Fenômeno em ascensão nas disputas eleitorais, as candidaturas coletivas estão ganhando cada vez mais espaço. Em 2020, o modelo cresceu mais de 4 vezes em relação a 2016. Foram 313 no ano passado contra 70 há 5 anos. 

No legislativo, o assunto ainda divide opiniões. Mas para aquecer o debate e mostrar como o mandato coletivo funciona, na prática, o deputado Bacelar irá promover uma live, nesta segunda-feira (15), em suas redes sociais. (Fb.com/deputadobacelar ou YouTube.com/deputadobacelar). Foram convidadas as co-vereadoras Cleide Coutinho, Gleide Davis e Laina Crisóstomo, do mandato coletivo Pretas por Salvador, o co-vereador de Belo Horizonte, Rubinho Giaquianto, além de duas advogadas eleitorais. 

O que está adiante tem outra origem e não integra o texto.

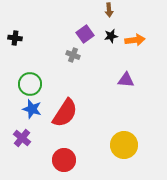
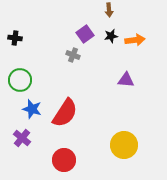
green circle: moved 10 px left, 4 px up
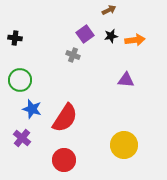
brown arrow: rotated 112 degrees counterclockwise
red semicircle: moved 5 px down
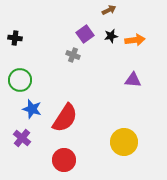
purple triangle: moved 7 px right
yellow circle: moved 3 px up
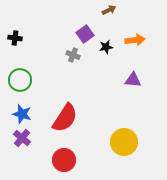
black star: moved 5 px left, 11 px down
blue star: moved 10 px left, 5 px down
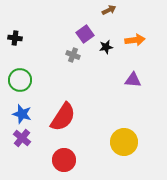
red semicircle: moved 2 px left, 1 px up
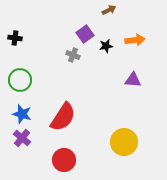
black star: moved 1 px up
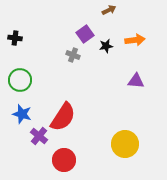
purple triangle: moved 3 px right, 1 px down
purple cross: moved 17 px right, 2 px up
yellow circle: moved 1 px right, 2 px down
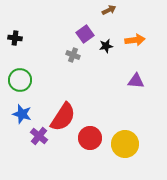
red circle: moved 26 px right, 22 px up
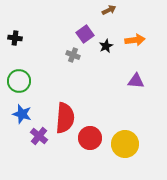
black star: rotated 16 degrees counterclockwise
green circle: moved 1 px left, 1 px down
red semicircle: moved 2 px right, 1 px down; rotated 28 degrees counterclockwise
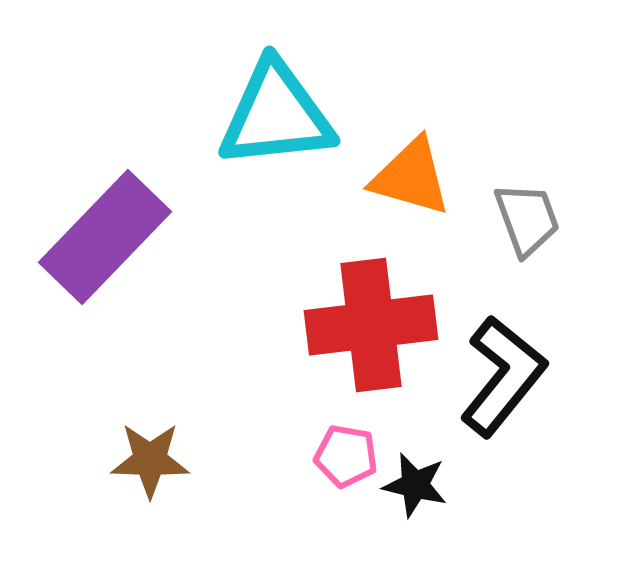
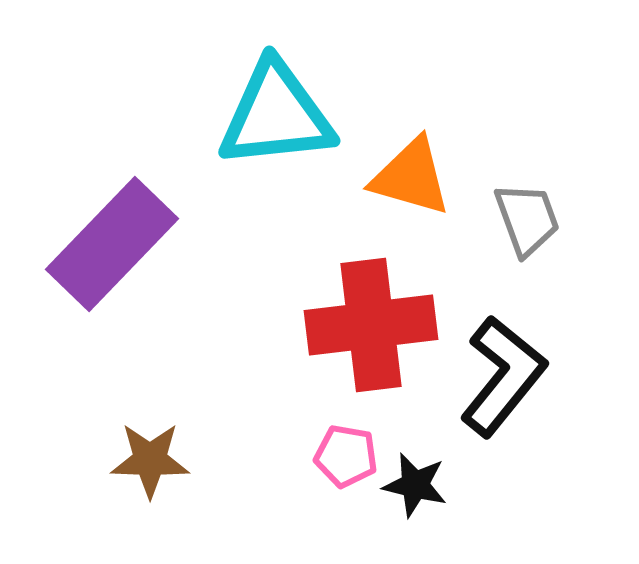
purple rectangle: moved 7 px right, 7 px down
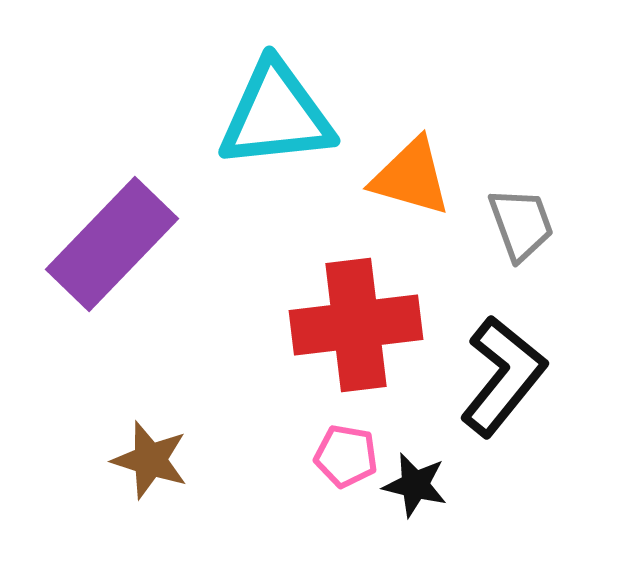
gray trapezoid: moved 6 px left, 5 px down
red cross: moved 15 px left
brown star: rotated 16 degrees clockwise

Na avaliação de Bacelar, os mandatos coletivos criam mecanismos de inclusão da sociedade nos processos de decisão e possibilitam a influência e interferência dentro dos espaços políticos. “Essa forma de atuar possibilita a aproximação e a abertura de canais de diálogo entre representantes e civis, seja por via indireta, seja diretamente em contato com coparlamentares permanentes situados na base” afirmou. 

No entanto, na hora de formalizar, a lei só permite que um dos integrantes da candidatura coletiva seja registrado e, caso eleito, tenha direito à vaga. Pensando nisso, o deputado Bacelar apresentou um Projeto de Lei para permitir a candidatura coletiva. A intenção, segundo ele, é oferecer à população mais representatividade e democracia. “Queremos dar mais segurança jurídica a estas pessoas que já compartilham o mandato e oferecer mais voz ativa à população também. É fundamental que cresça e fortaleça a ideia e a importância da política como projeto coletivo e não individual” concluiu.